● **Task**
Across the listing, tally the lines in which the word "cluster" occurs, then report the tally alone.

● **Records provided**

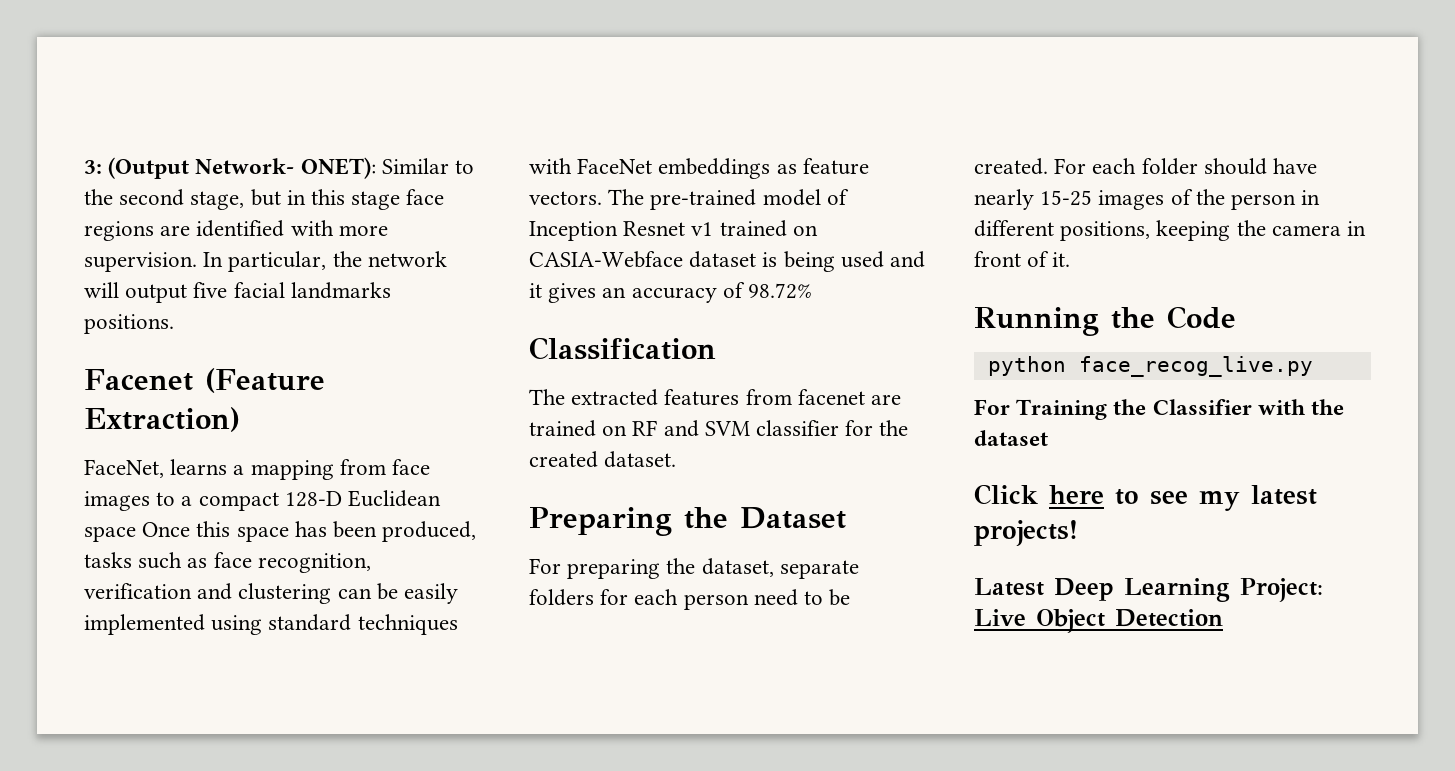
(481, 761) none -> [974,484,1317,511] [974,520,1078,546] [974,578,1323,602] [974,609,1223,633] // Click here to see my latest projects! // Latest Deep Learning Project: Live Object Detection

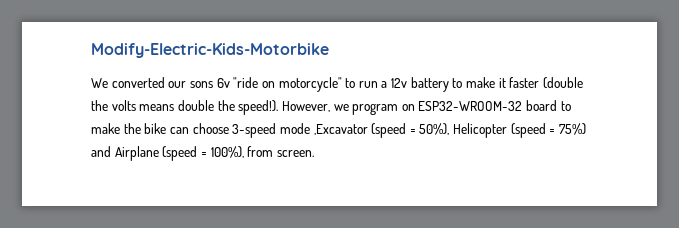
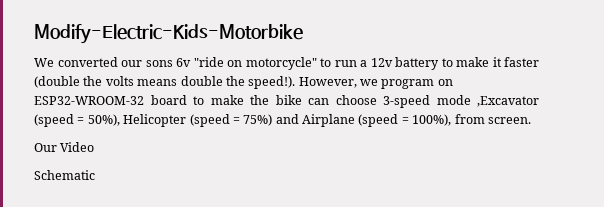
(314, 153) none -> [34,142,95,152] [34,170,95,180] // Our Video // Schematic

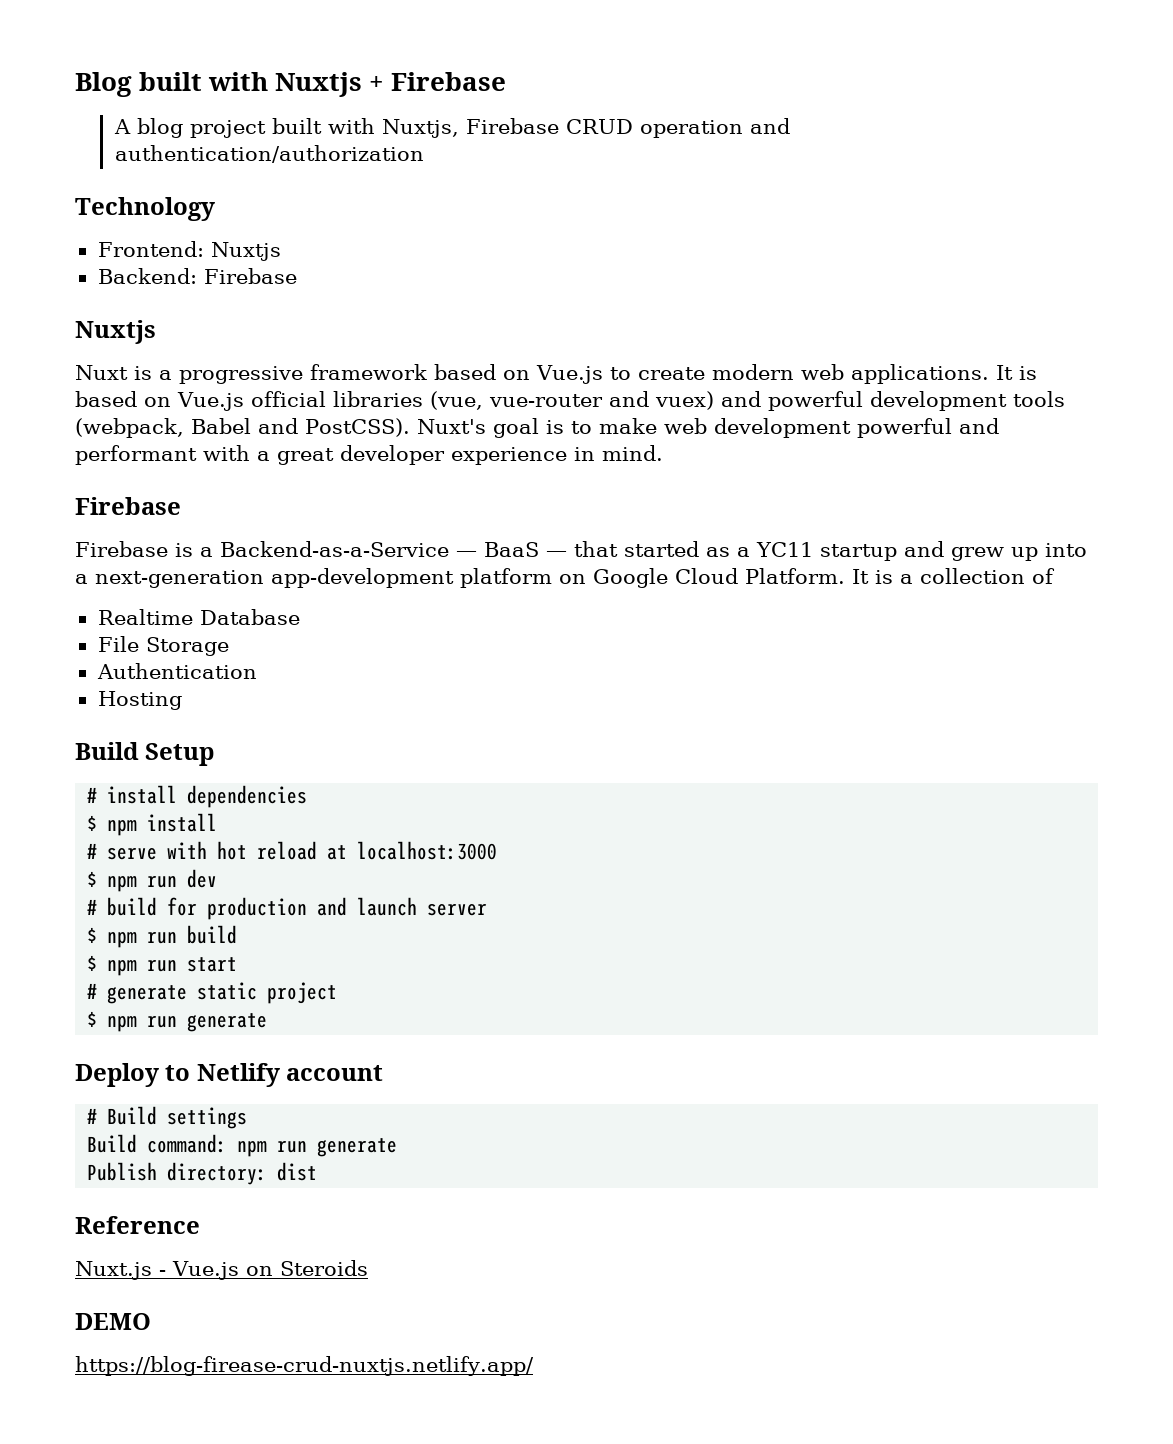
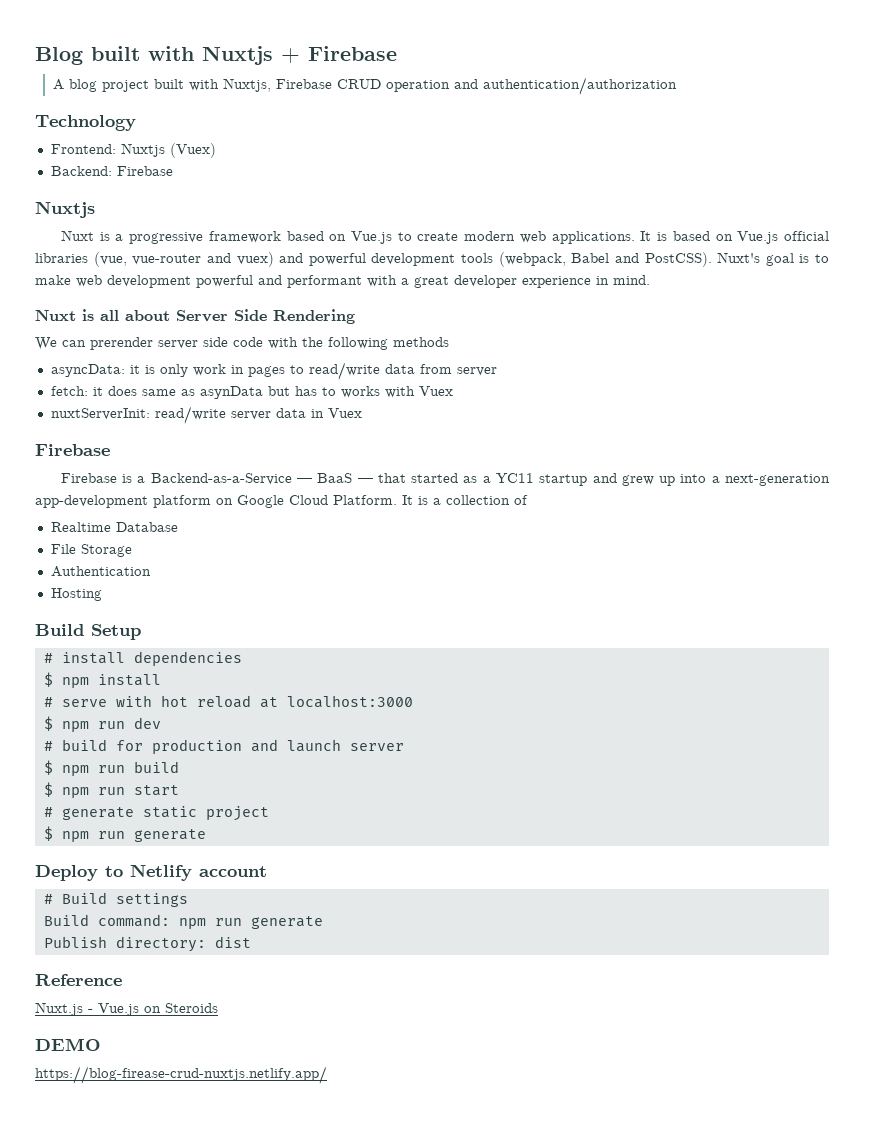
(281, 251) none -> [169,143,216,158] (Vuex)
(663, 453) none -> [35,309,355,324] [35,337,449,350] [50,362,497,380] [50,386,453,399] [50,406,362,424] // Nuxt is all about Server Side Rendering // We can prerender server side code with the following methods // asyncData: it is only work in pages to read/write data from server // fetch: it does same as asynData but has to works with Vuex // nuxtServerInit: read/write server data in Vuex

---

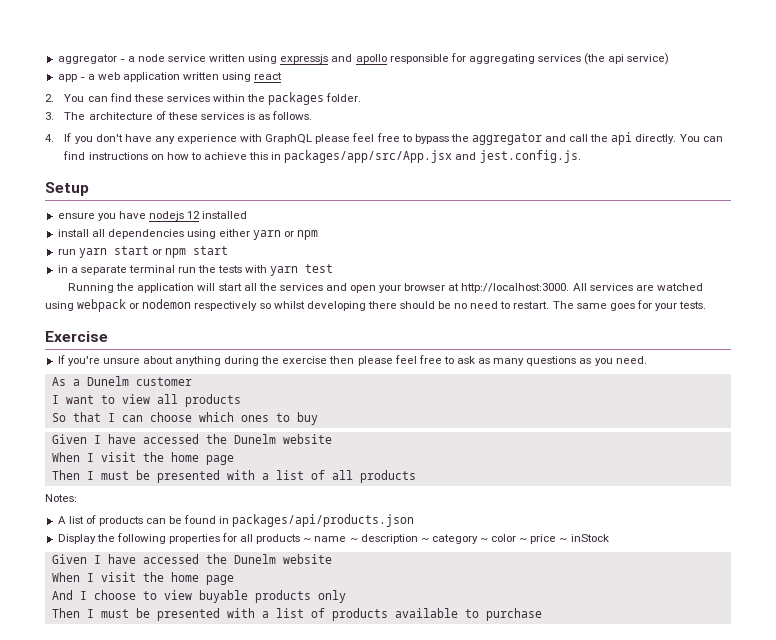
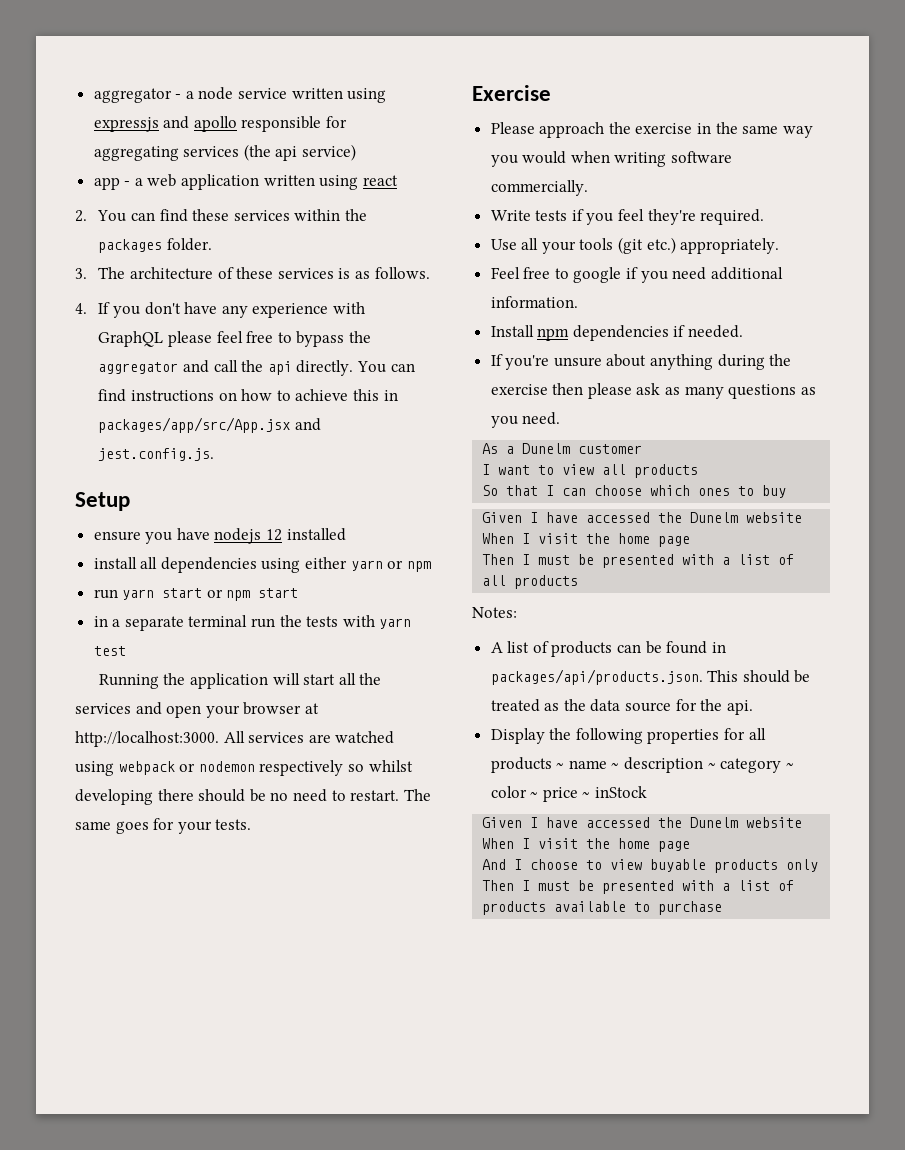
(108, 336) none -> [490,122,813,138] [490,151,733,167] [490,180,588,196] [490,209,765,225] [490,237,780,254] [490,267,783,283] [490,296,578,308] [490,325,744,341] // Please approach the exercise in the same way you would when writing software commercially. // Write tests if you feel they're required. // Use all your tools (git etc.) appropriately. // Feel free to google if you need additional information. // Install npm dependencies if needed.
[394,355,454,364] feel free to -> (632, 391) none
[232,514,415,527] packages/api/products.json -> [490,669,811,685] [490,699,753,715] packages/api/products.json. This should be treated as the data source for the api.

...

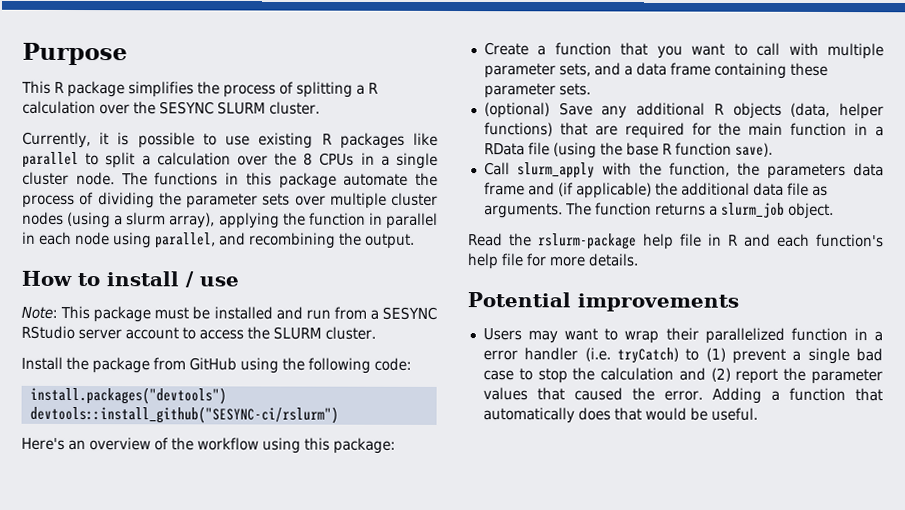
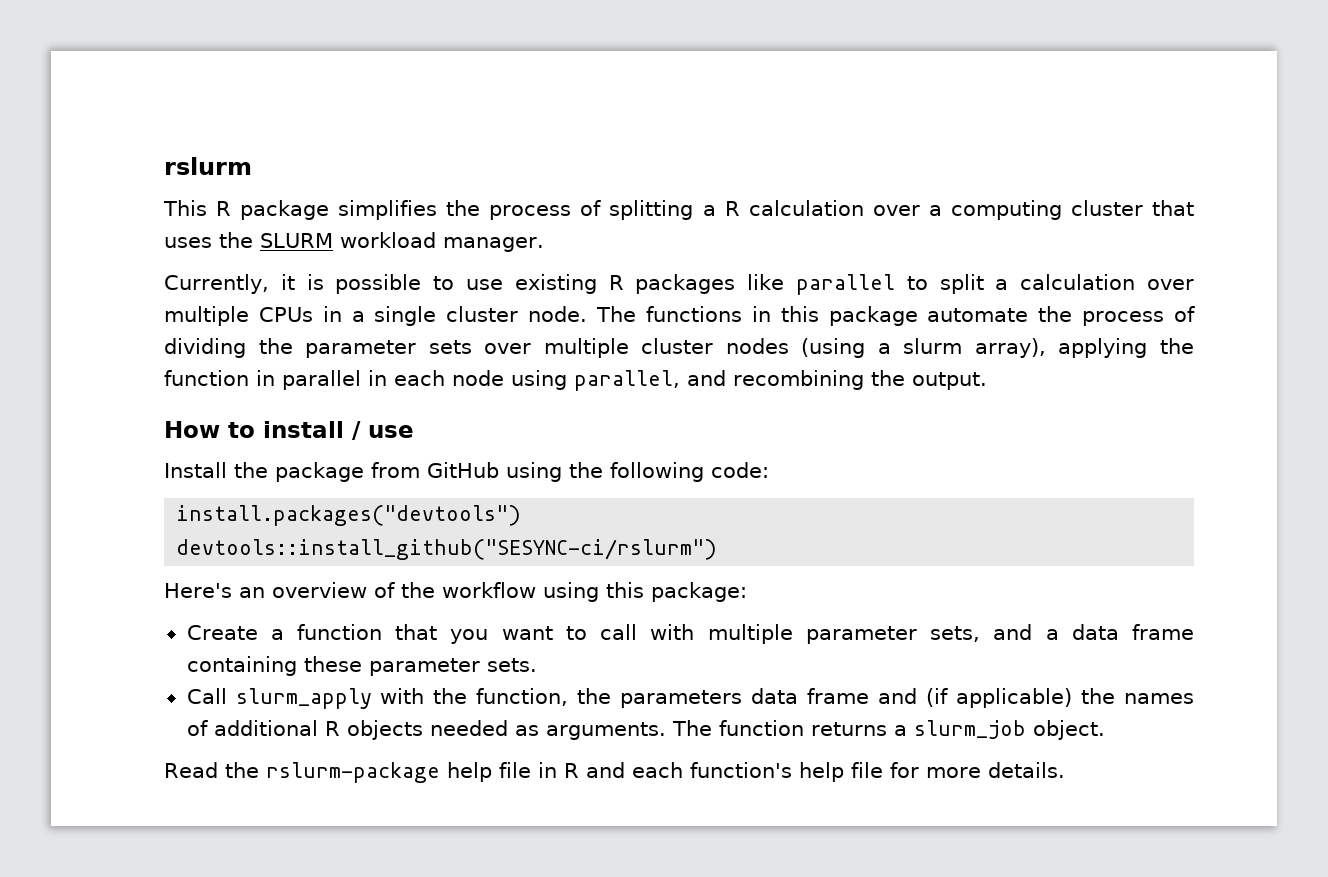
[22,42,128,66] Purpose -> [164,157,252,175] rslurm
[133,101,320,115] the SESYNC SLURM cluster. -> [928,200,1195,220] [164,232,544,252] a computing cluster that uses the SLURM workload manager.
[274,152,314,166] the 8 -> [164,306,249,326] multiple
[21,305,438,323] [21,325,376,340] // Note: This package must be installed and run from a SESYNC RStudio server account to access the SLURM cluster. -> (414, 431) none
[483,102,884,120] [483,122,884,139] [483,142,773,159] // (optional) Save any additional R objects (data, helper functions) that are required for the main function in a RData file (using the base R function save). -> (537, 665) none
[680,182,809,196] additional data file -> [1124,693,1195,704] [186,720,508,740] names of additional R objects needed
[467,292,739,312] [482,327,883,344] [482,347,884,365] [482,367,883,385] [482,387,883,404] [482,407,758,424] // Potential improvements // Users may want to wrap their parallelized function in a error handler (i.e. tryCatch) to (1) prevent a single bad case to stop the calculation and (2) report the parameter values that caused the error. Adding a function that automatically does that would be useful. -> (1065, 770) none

● **Finished exercise**
2